A newborn loggerhead turtle makes its way to the water. Cade Mooney

Nev's own turtle fever obsession started when he was a student at teacher's training college and met lecturer Colin Limpus - now the preeminent specialist in Australia for turtle research.

The two clicked and Nev and some friends spent the summer learning about this dwindling marine species, how to relocate nests to safer areas and egg handling skills.

That was the summer of 1969 and, according to Nev, he hasn't missed a Christmas since.

It's just one of many passions that he shares with his now wife and partner-in-crime, Bev.

The couple met at a square dance and sparks flew. They're proud to say they've been dancing together longer than they've been protecting turtles.

"I spent eight or nine summers as a volunteer at Mon Repos (near Bundaberg) until Col Limpus took me to Deepwater and we found a species of turtle that had not been previously recorded anywhere else in Australia," Nev said.

"It was the leatherback. We saw the last one back in 1996."

The decline, it seems, can be attributed to the predation of nests along the beach, which is where Nev and Bev are making a difference every Christmas on the Southern Great Barrier Reef.

When they first started at Deepwater, foxes were predating 95% of the nests.
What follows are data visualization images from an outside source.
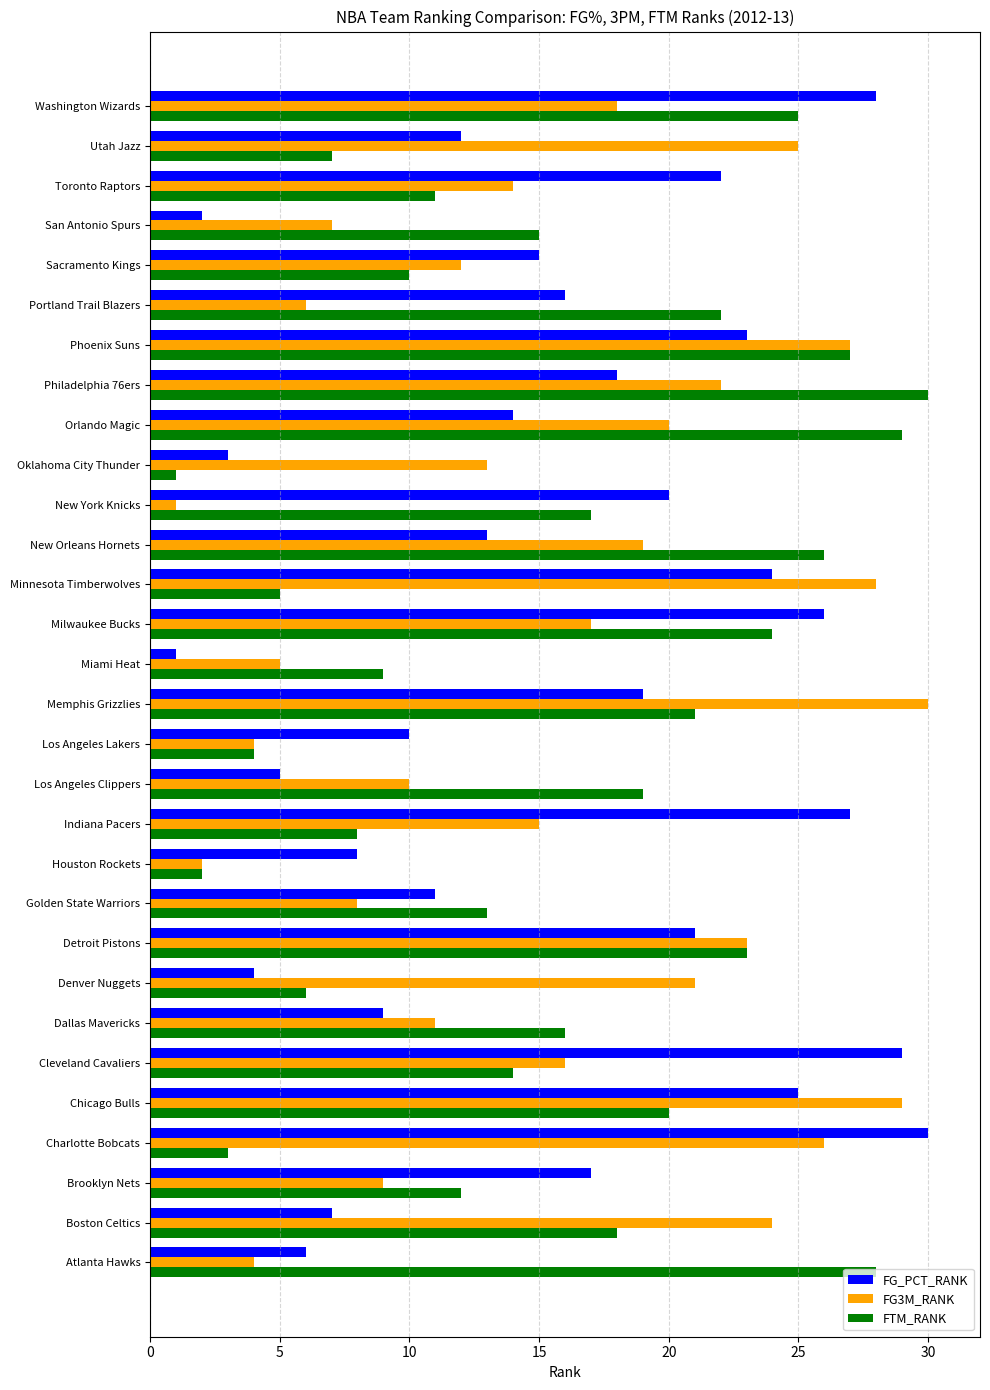

Between Chicago Bulls and Portland Trail Blazers, which series saw the biggest shift?

FG3M_RANK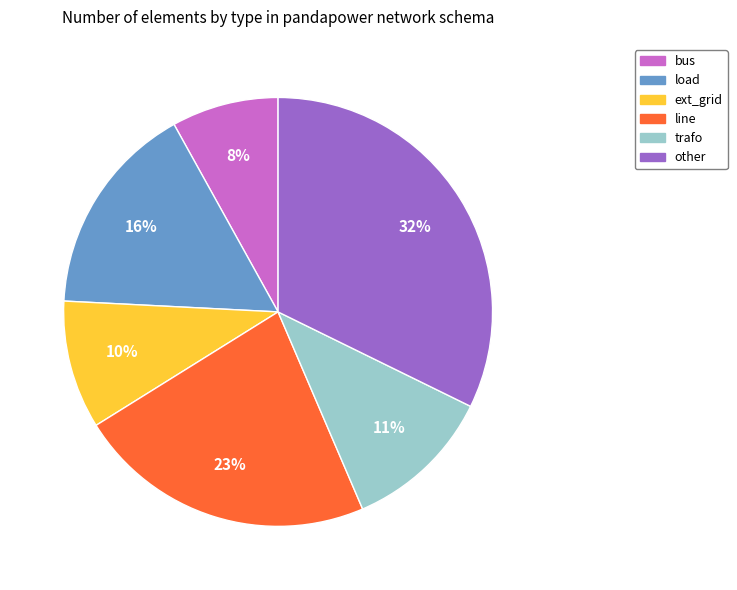

Between bus and other, which is larger?

other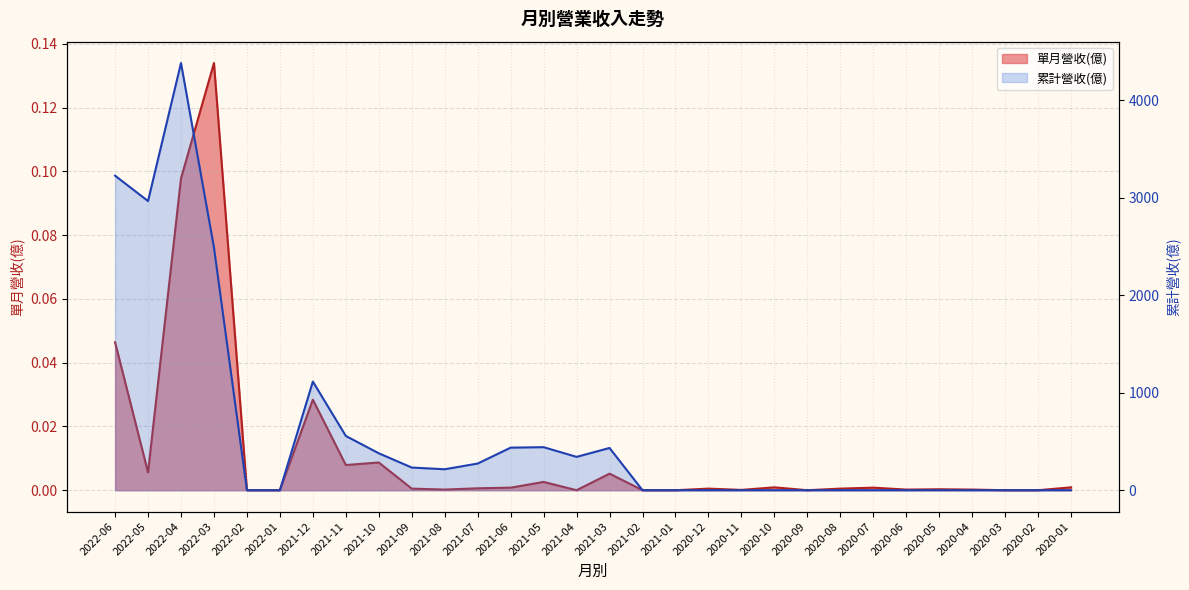

Reading right to left, list all the values displayed in this chart.

單月營收(億): 2020-01=0.0	2020-02=0.0	2020-03=0.0	2020-04=0.0	2020-05=0.0	2020-06=0.0	2020-07=0.0	2020-08=0.0	2020-09=0.0	2020-10=0.0	2020-11=0.0	2020-12=0.0	2021-01=0.0	2021-02=0.0	2021-03=0.0	2021-04=0.0	2021-05=0.0	2021-06=0.0	2021-07=0.0	2021-08=0.0	2021-09=0.0	2021-10=0.0	2021-11=0.0	2021-12=0.0	2022-01=0.0	2022-02=0.0	2022-03=0.1	2022-04=0.1	2022-05=0.0	2022-06=0.0
累計營收(億): 2020-01=0.0	2020-02=0.0	2020-03=0.0	2020-04=0.0	2020-05=0.0	2020-06=0.0	2020-07=0.0	2020-08=0.0	2020-09=0.0	2020-10=0.0	2020-11=0.0	2020-12=0.0	2021-01=0.0	2021-02=0.0	2021-03=433.0	2021-04=341.9	2021-05=441.2	2021-06=436.5	2021-07=273.4	2021-08=214.9	2021-09=232.4	2021-10=378.6	2021-11=556.2	2021-12=1114.0	2022-01=0.0	2022-02=0.0	2022-03=2488.0	2022-04=4379.9	2022-05=2964.8	2022-06=3225.0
These days the foxes aren't a problem but a glut of goannas at the Town of 1770 is.

While Nev is sceptical of the leatherback's return to Queensland, he is cautiously hopeful for the loggerhead - a species that attracts tens of thousands of visitors to Mon Repos each year.

"I think the (loggerhead) population has finished its decline and bottomed out," he said.

"There has been a slight rise in numbers, but it's too early to tell if that's trending up.

"Obviously there are concerns of sustaining the population with climate change and changes to the beach. "

Bev pipes up - her trademark turtle jewellery conspicuously absent during their turtle season - and says she and Nev are "rather thrilled" that this year they have an increase in new turtles who have never been to the beach before.

According to the McLaughlans, people all over the world are seeing how important the conservation efforts are to the animals' continued survival.

Their daughter, born on December 21, was gurgling on the beach on December 29 and today works as a marine biologist.

The couple's square dancing friends have also been put to work on Nev and Bev's well-patrolled 22km patch of sand.

It's all in a night's work for them and they wouldn't have it any other way.